Multi-Environment MDPs with Prior and Universal Semantics

TL;DR

This paper investigates multi-environment MDPs with prior and universal semantics, providing new algorithms for value approximation, clarifying their relationship, and connecting prior-MEMDPs to a tractable subclass of POMDPs.

Contribution

It introduces algorithms for approximating values in MEMDPs with prior semantics, clarifies the relation between prior and universal semantics, and links prior-MEMDPs to a tractable subclass of POMDPs.

Findings

Prior value approximation is space-efficient and decidable in PSPACE.

Universal value equals the infimum of prior values over beliefs.

Prior-MEMDPs form a tractable subclass of POMDPs with non-increasing belief entropy.

Abstract

Multiple-environment Markov decision processes (MEMDPs) equip an MDP with several probabilistic transition functions (one per possible environment) so that the state is observable but the environment is not.
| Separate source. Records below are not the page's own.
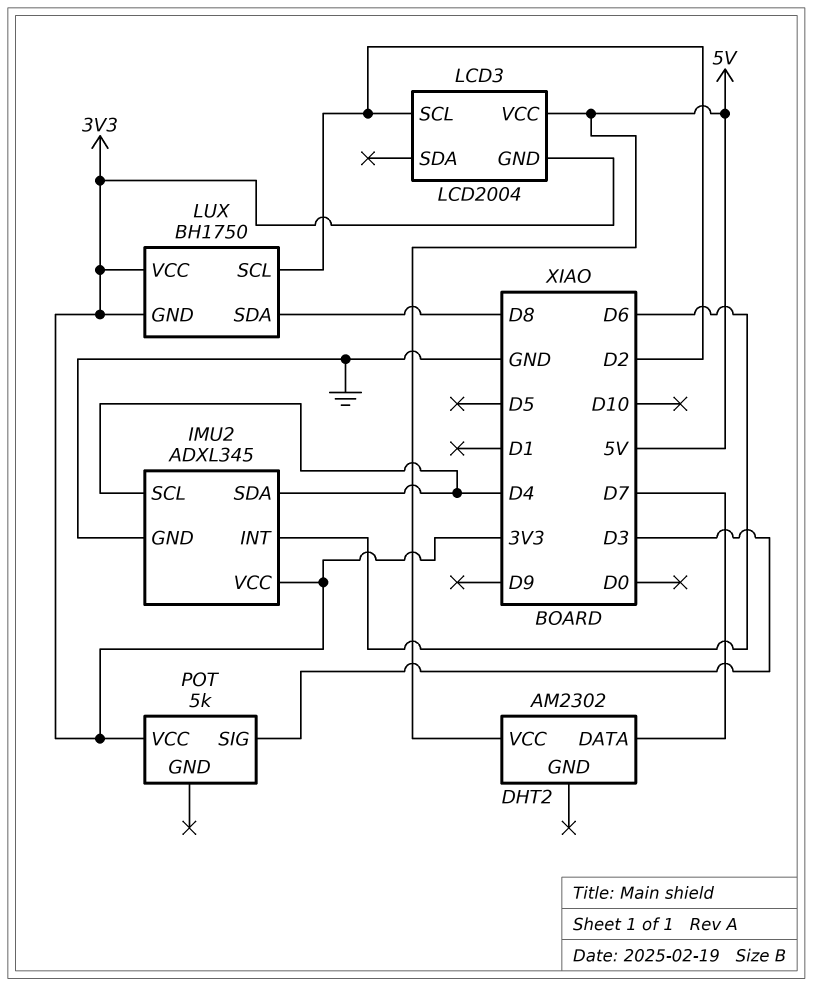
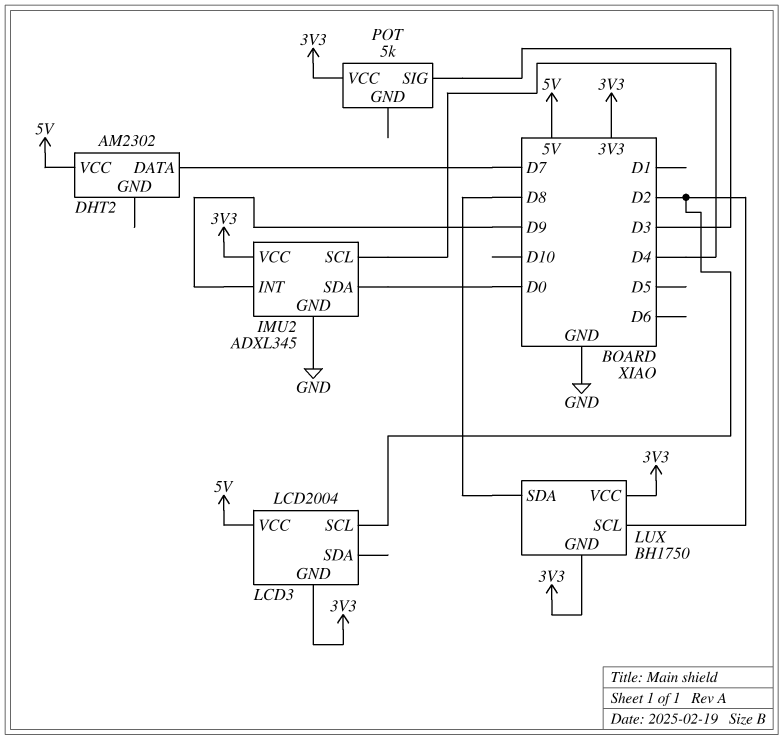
IMU2 pin INT: D6 -> D9
IMU2 pin SDA: D4 -> D0

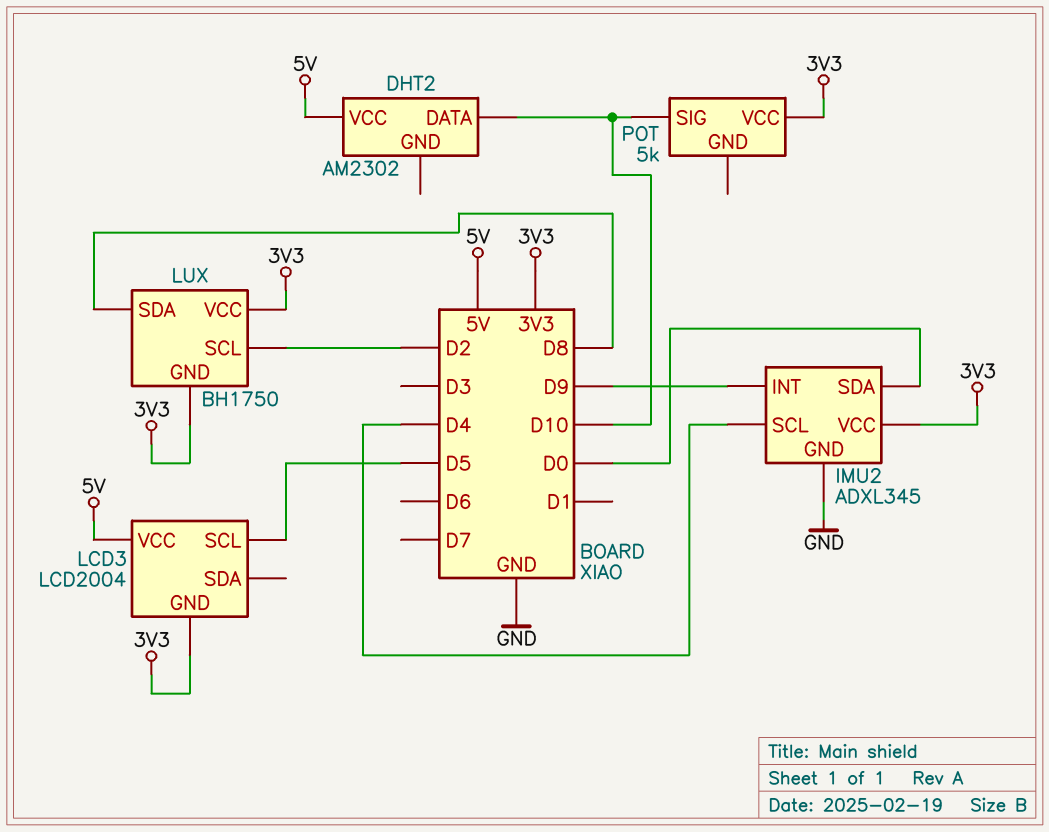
DHT2 pin DATA: D7 -> D10
LCD3 pin SCL: D2 -> D5
POT pin SIG: D3 -> D10

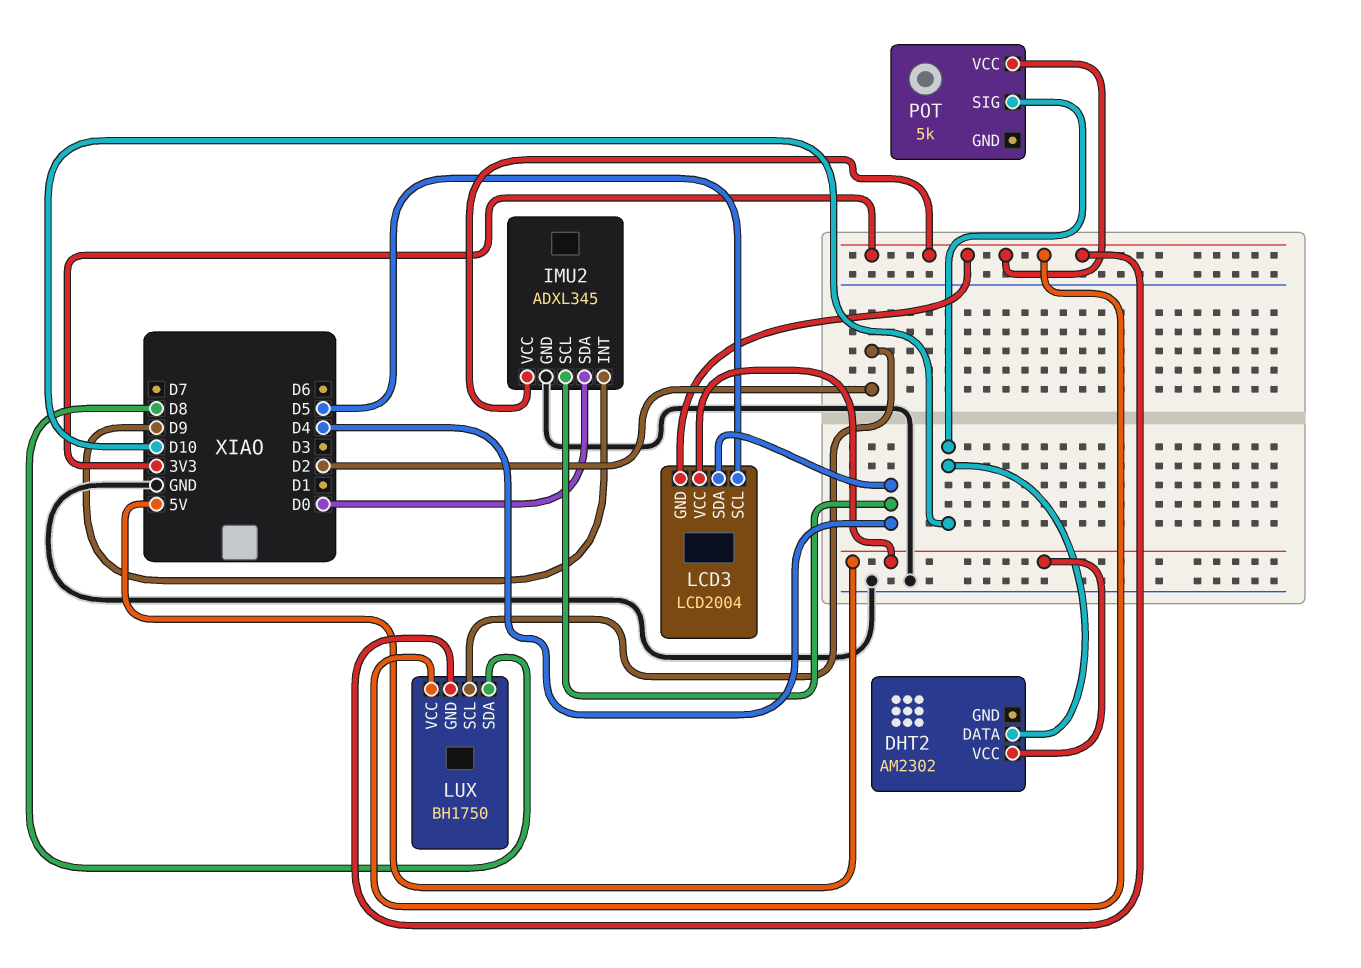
LCD3 pin SDA: none -> D4

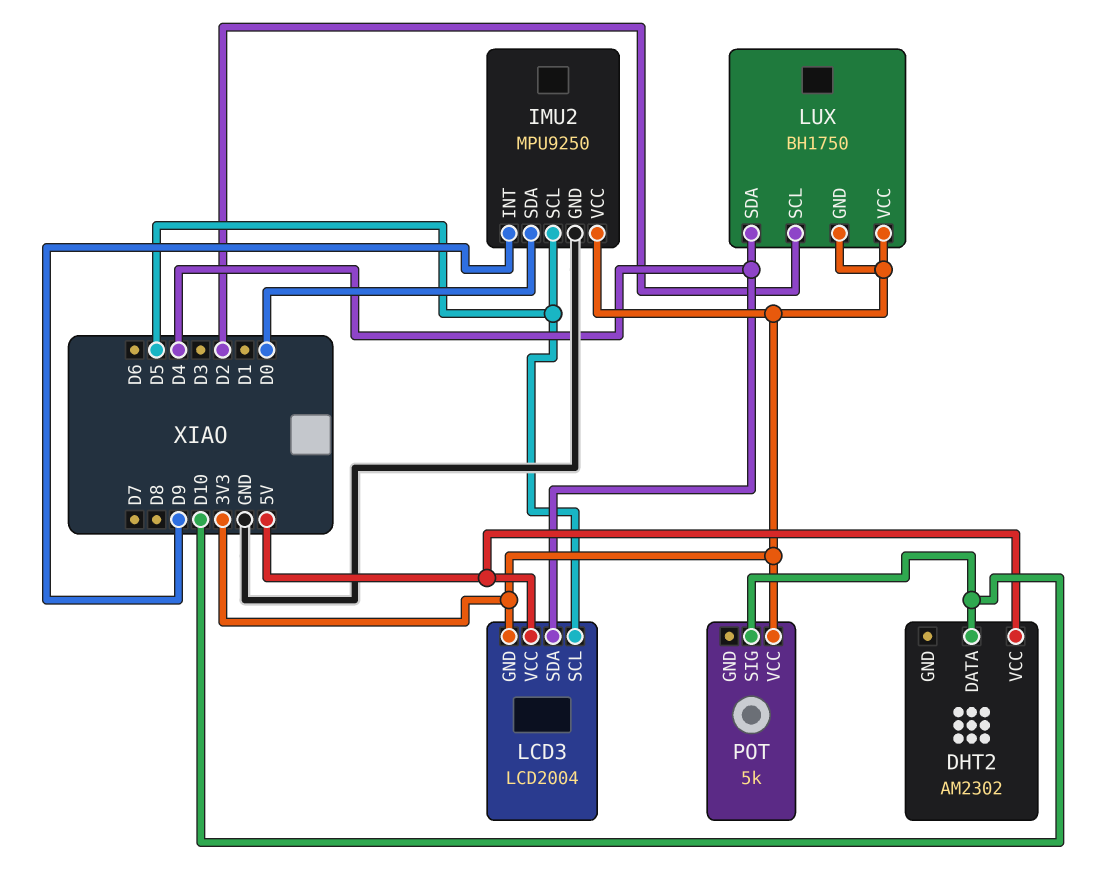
IMU2: ADXL345 -> MPU9250
IMU2 pin SCL: D4 -> D5
LUX pin SDA: D8 -> D4

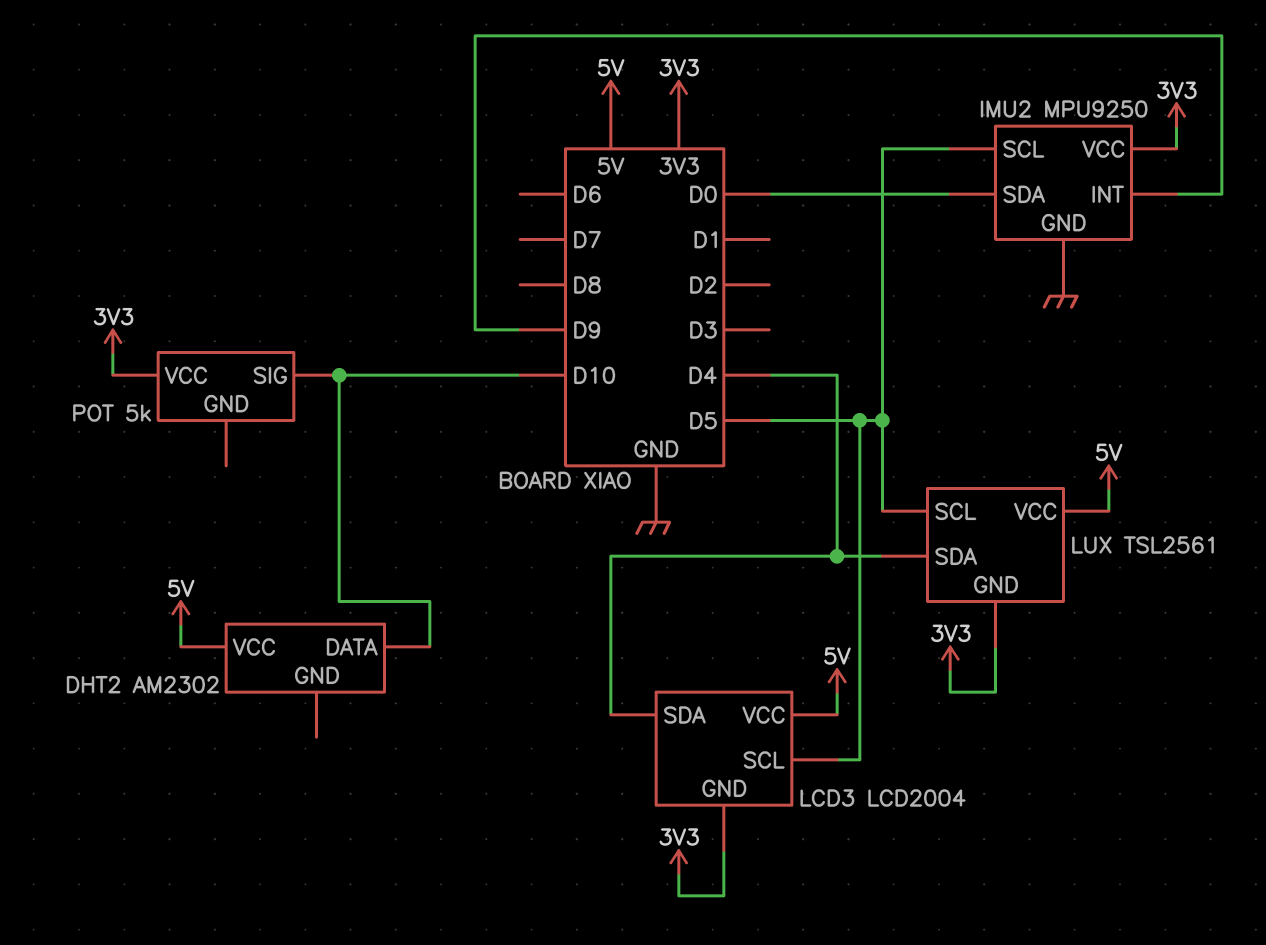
LUX: BH1750 -> TSL2561
LUX pin SCL: D2 -> D5
LUX pin VCC: 3V3 -> 5V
Previous work studies two semantics: (i) the universal semantics, where an adversary picks the environment; and (ii) the prior semantics, where the environment is drawn once before execution from a fixed distribution. We clarify the relation between these semantics. For parity objectives, we show that the qualitative questions, i.e. value one, coincide, and we develop a new algorithm for the general value of MEMDP with prior semantics. In particular, we show that the prior value of an MEMDP with a parity objective can be approximated to any precision with a space efficient algorithm; equivalently, the associated gap problem is decidable in PSPACE when probabilities are given in unary (and in EXPSPACE otherwise). We then prove that the universal value equals the infimum of prior values over all beliefs. This yields a new algorithm for the universal gap problem with the same complexity (PSPACE for unary probabilities, EXPSPACE in general), improving on earlier doubly-exponential-space procedures. Finally, we observe that MEMDPs under the prior semantics form an important tractable subclass of POMDPs: our algorithms exploit the fact that belief entropy never increases, and we establish that any POMDP with this property reduces effectively to a prior-MEMDP, showing that prior-MEMDPs capture a broad and practically relevant subclass of POMDPs.